Düzce'nin sulak alanlarında yetişen ve kendine özgü aromasıyla İstanbul ve Ankara gibi illerden de büyük talep gören Düzce kabağının hasadına başlandı. Nisan ayı sonunda ekilen kabak olgunlaşma süresinin ardından bahçelerden toplanıyor. Kabak üreticisi İrfan Hatip, kabak ekiminin nisan ayının sonu ile mayıs ayının başında başladığını belirterek, '90 gün sonra kabak olgunlaşmaya başlar. Ağustos sonunda başlar ve eylül ayı içerisinde kabak hasadı yapılır. Düzce kabağı diğer kabaklara göre daha kaliteli olduğu İstanbul piyasasında da söyleniyor. Biz de bundan mutluluk duyuyoruz. Düzce'de tahmini rekolte 10 bin ton kadar. Bu sene yağmurun fazla yağması ile bazı tarlalarda sıkıntı oldu' dedi.

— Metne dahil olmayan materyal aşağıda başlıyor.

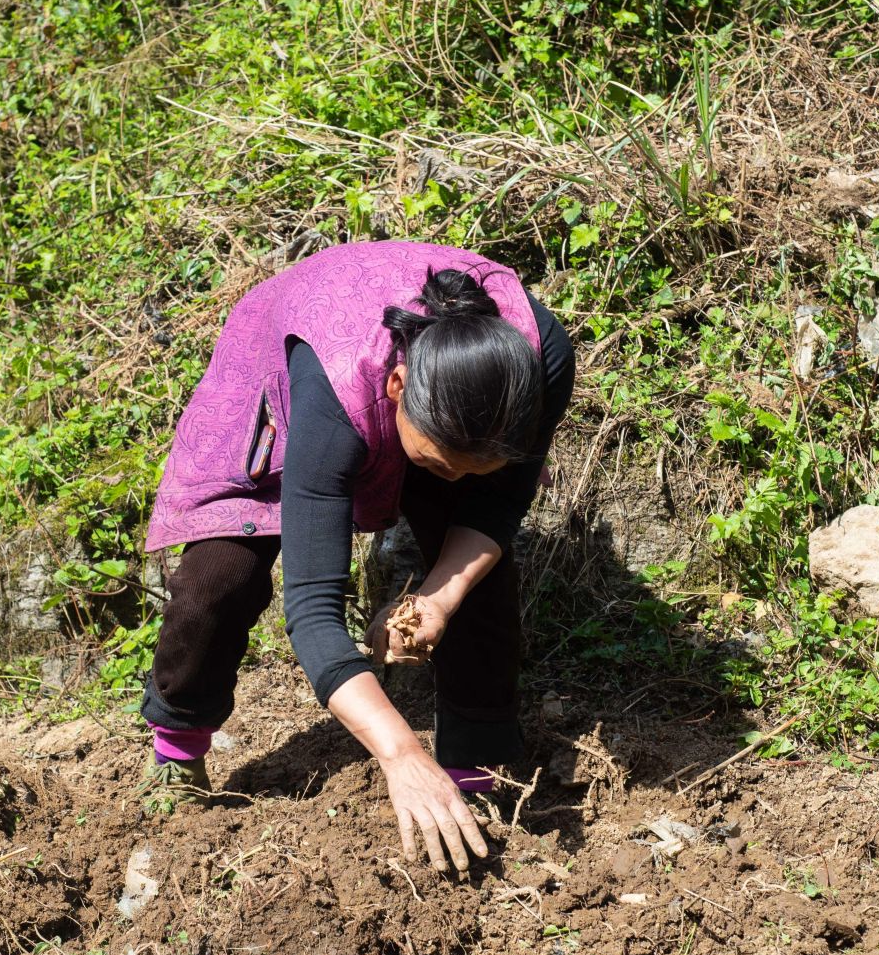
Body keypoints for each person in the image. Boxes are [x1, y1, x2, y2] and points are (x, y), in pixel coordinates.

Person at [139, 240, 574, 874]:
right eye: (437, 464)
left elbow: (492, 509)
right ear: (397, 387)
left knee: (479, 575)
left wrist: (438, 596)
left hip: (428, 409)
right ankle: (179, 748)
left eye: (472, 468)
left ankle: (470, 778)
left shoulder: (539, 367)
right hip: (295, 365)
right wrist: (399, 753)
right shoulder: (332, 391)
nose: (454, 482)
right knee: (221, 579)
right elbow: (314, 611)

'TATLI DİYE YİYOR VE GEÇİYORUZ, DEĞERİNİ BİLMİYORUZ'
Düzce'de geçen yıl ilk kez kabak festivali yapılmasına öncülük eden ve kendisi de kabak yetiştiren Diş Hekimi Ulviye Dikmen ise, 'Kabak hiç değerini bildiğimiz bir meyve değil. Aslında beslenmede, büyümede ve gelişmede, hastalıklarda, cilt güzelliğinde, bağırsak gelişiminde kabak çok etkili. Biz sadece tatlı diye yiyor ve geçiyoruz. Bu kadar basit değil. Çocuk mamalarında özellikle Avrupa'da, Amerika'da kesinlikle kabak doğal şekilde kullanılıyor. Unlaştırıp kullanıyorlar. Ama biz sadece tatlısını yapıyoruz. Tarlada görmüyoruz. Çok zor ve meşakkatli şekilde üretiliyor. Ama olağan üstü bir meyvemiz var. Bu meyvenin kıymetini bilmek için çok geç kalmışız. Onun için birinci şenliğimizi yaptık. İkincisi mutlak suretle yapılmalı. Düzce kabağının da ayrı bir özelliği var. İçindeki aroması, bileşenleri ve vitaminleri bağışıklık sisteminde olağanüstü etkili ve biz sıradan diye geçmişiz. Geçen yıl 43 çeşit yemeğini sergiledik. Tatlısıyla, tuzlusuyla tatlarını yaptık. Şu anda Düzce kurusu diye bir yiyecek yapıyoruz. Kabak ve fındıktan oluşan Düzce markası olacak bir ürün' diye konuştu.
'KENDİNE HAS AROMASI VAR'
Kabak bahçesinde kabak tatlısı yaparak hasat yapanlara ikram eden Mücella Ulcay, Düzce kabağının aromasının başka kabaklarda olmadığını ifade ederek, 'Kabağı aldık, kestik, soyduk, dilimledik ve odun ateşinde şeker koyarak pişirdik. Çok lezzetli bir tatlı oldu. Bu kabağı lezzetli yapan Düzce'nin havası, suyu ve emeğidir. Çok nefis bir tadı var. Kendine has bir aroması var. Oldukça sağlıklı bir kabak. Bu bölgede sanayileşme fazla olmadığı için egzoz ve fabrika gazlarından topraklarımız fazla etkilenmemiş. Onun için kabak çok daha lezzetli ve aroması çok daha iyi' dedi.